Regardless of the reasons – technological advancements allowing larger traders to shred their orders and lessen their price impact, HFTs strategically using small trades to implement their strategies, ETFs and ETF arbitragers needing small trades match their index, or likely reasons we have yet to figure out – small trades are an increasingly important part of modern capital markets. Consequently, small trade research contributes to the much larger question of how is algorithmic and high-frequency trading affecting markets. Certainly there are aspects of HFT that are beneficial, consistency of prices across markets and their incorporation of new information, for example. But, are there are also allegations of predatory HFT such as front running and price destabilization. Market microstructure researchers have plenty of questions that need answering with regards to the complex nature of our technologically advanced markets and market participants.
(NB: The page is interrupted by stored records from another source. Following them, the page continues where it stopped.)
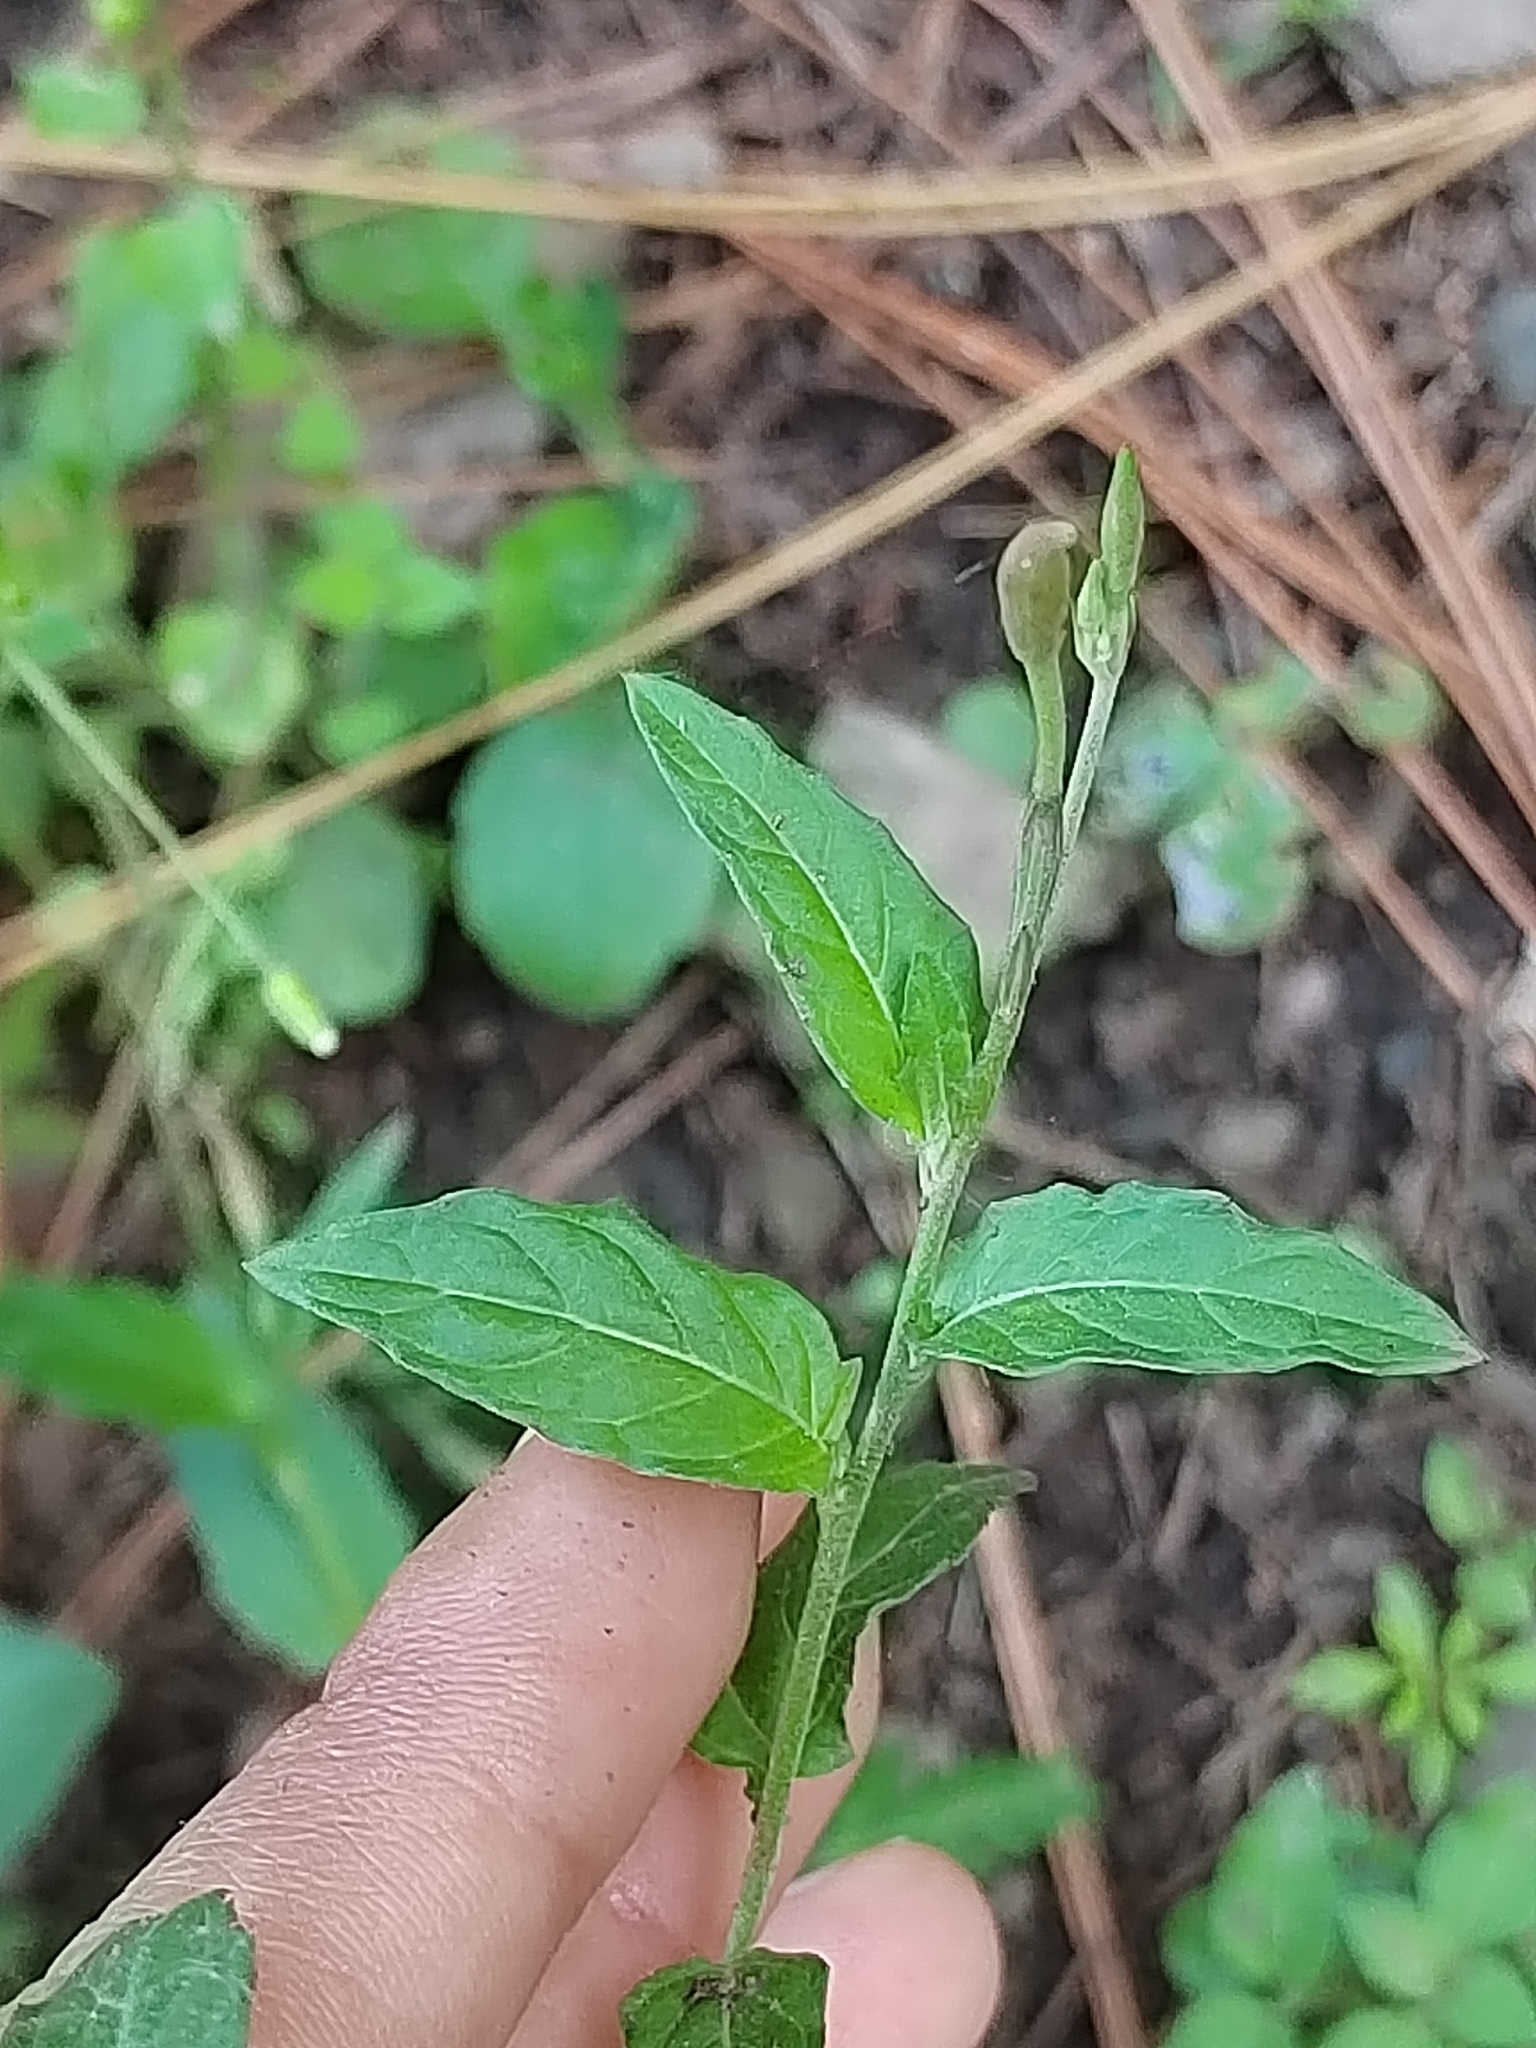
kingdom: Plantae
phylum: Tracheophyta
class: Magnoliopsida
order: Myrtales
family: Onagraceae
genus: Oenothera
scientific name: Oenothera rosea
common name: Rosy evening-primrose
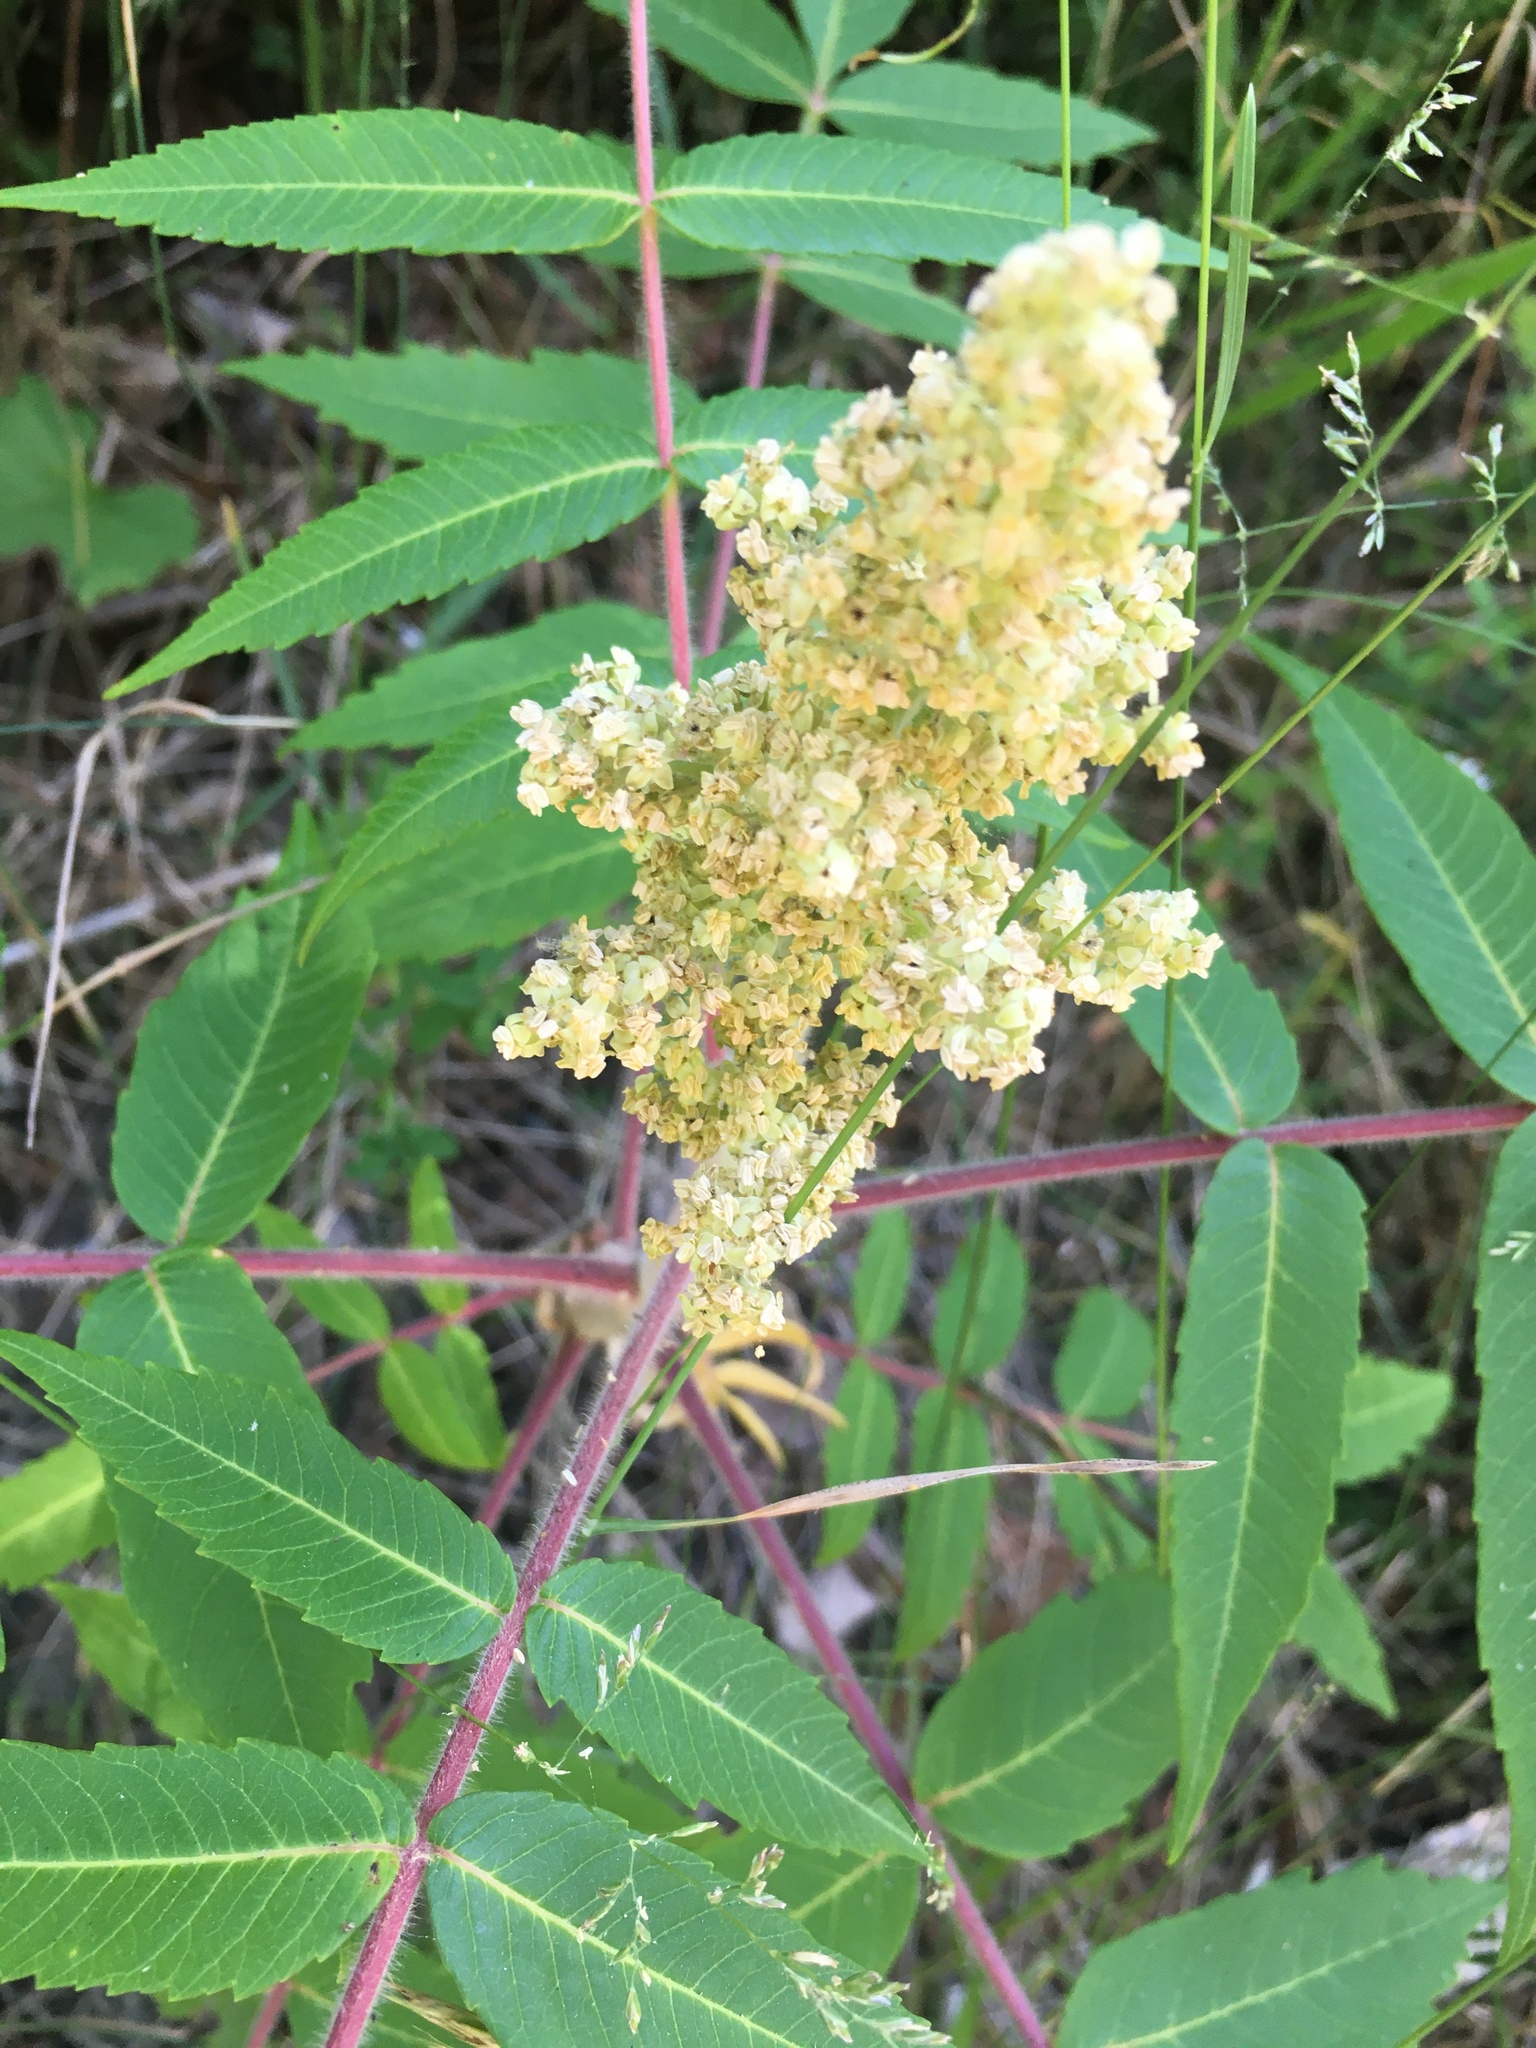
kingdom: Plantae
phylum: Tracheophyta
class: Magnoliopsida
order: Sapindales
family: Anacardiaceae
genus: Rhus
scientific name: Rhus typhina
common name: Staghorn sumac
Individual investors should also be aware of the effects HFTs have on capital markets. HFTs are party to upwards of 70% of all trades (a number that is probably a little conservative since most major wirehouses and other investment firms employ at least some level of algorithmic trading). When mutual funds, pension plans, insurance companies, banks, and other financial intermediaries who house individuals’ retirement funds and savings enter stock exchanges, they are exposing the investing public to tactics employed by what could be predatory HFTs. Predatory or not, all investors are exposed to electronic trading mechanisms if they participate in the capital markets and are therefore exposed to the dangers that might be contained therein. There’s no better example of such dangers than the ‘Flash Crash’ of May 6, 2010 which has been largely attributed to computer algorithms and HFTs.